Ia menambahkan, proses distribusi BBM ke berbagai lembaga penyalur hingga saat ini berjalan lancar tanpa kendala berarti. Pihaknya juga terus memperkuat koordinasi lintas sektor dengan pemerintah, aparat penegak hukum, serta para pemangku kepentingan guna mengantisipasi berbagai dinamika maupun potensi gangguan dalam proses distribusi energi.
Sebagai langkah antisipatif, Pertamina Patra Niaga Regional Jatimbalinus juga menerapkan metode RAE (Regular, Alternative, Emergency) dalam pengelolaan rantai pasok dan distribusi energi. Metode ini digunakan untuk memastikan ketahanan pasokan tetap terjaga melalui berbagai skema distribusi alternatif apabila terjadi gangguan operasional.

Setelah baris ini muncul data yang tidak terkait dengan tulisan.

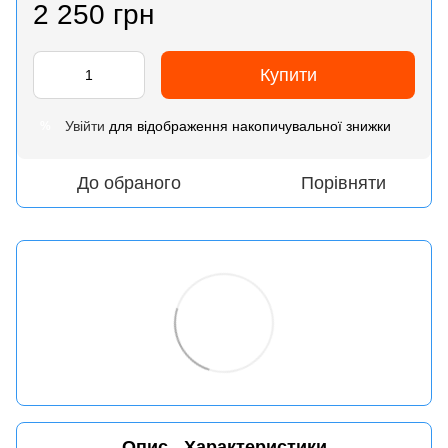
2 250 грн
Купити
Увійти
для відображення накопичувальної знижки
%
До обраного
Порівняти
Опис
Характеристики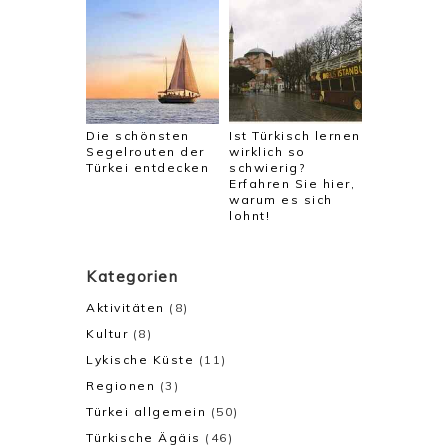
Die schönsten
Ist Türkisch lernen
Segelrouten der
wirklich so
Türkei entdecken
schwierig?
Erfahren Sie hier,
warum es sich
lohnt!
Kategorien
Aktivitäten
(8)
Kultur
(8)
Lykische Küste
(11)
Regionen
(3)
Türkei allgemein
(50)
Türkische Ägäis
(46)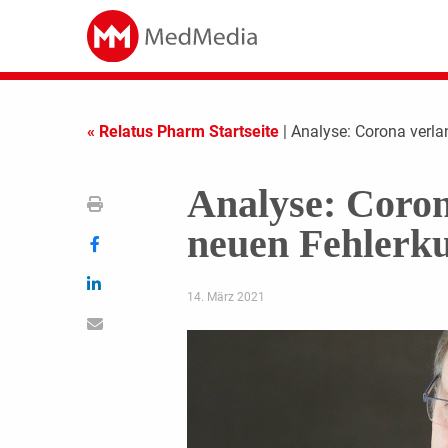
« Relatus Pharm Startseite
| Analyse: Corona verla
Analyse: Coron
neuen Fehlerku
14. März 2021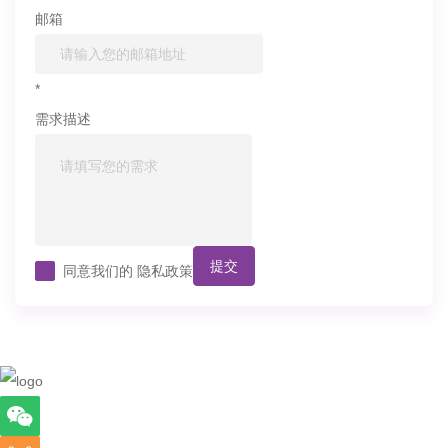
邮箱
*
需求描述
提交
同意我们的
隐私政策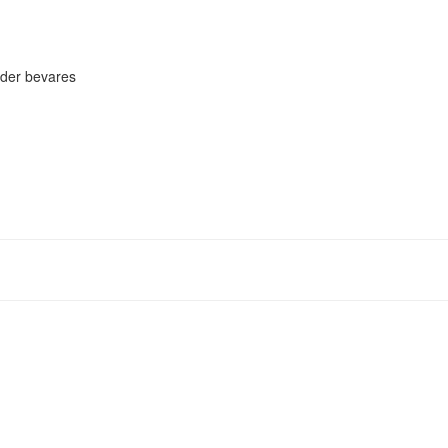
eder bevares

“Berbagai langkah mitigasi terus dilakukan untuk memastikan pasokan energi tetap terjaga, dengan tetap memprioritaskan keselamatan pekerja, keamanan aset, serta keberlangsungan operasional melalui pemantauan intensif dan penguatan manajemen risiko,” jelas Ahad.
Selain itu, dalam rangka menyambut arus mudik dan perayaan Idul Fitri, Pertamina Patra Niaga Regional Jatimbalinus akan memulai Kick Off Kesiapan Satuan Tugas (Satgas) Ramadan dan Idul Fitri pada 9 Maret 2026. Satgas ini dibentuk untuk memastikan kesiapan infrastruktur, suplai, serta layanan energi bagi masyarakat selama periode Ramadan hingga Idul Fitri.
Pertamina juga mengimbau masyarakat untuk tetap tenang dan tidak melakukan pembelian BBM secara berlebihan. Apabila menemukan pelanggaran atau ketidaknyamanan di lembaga penyalur, masyarakat dapat menyampaikan laporan melalui Pertamina Contact Center di nomor 135.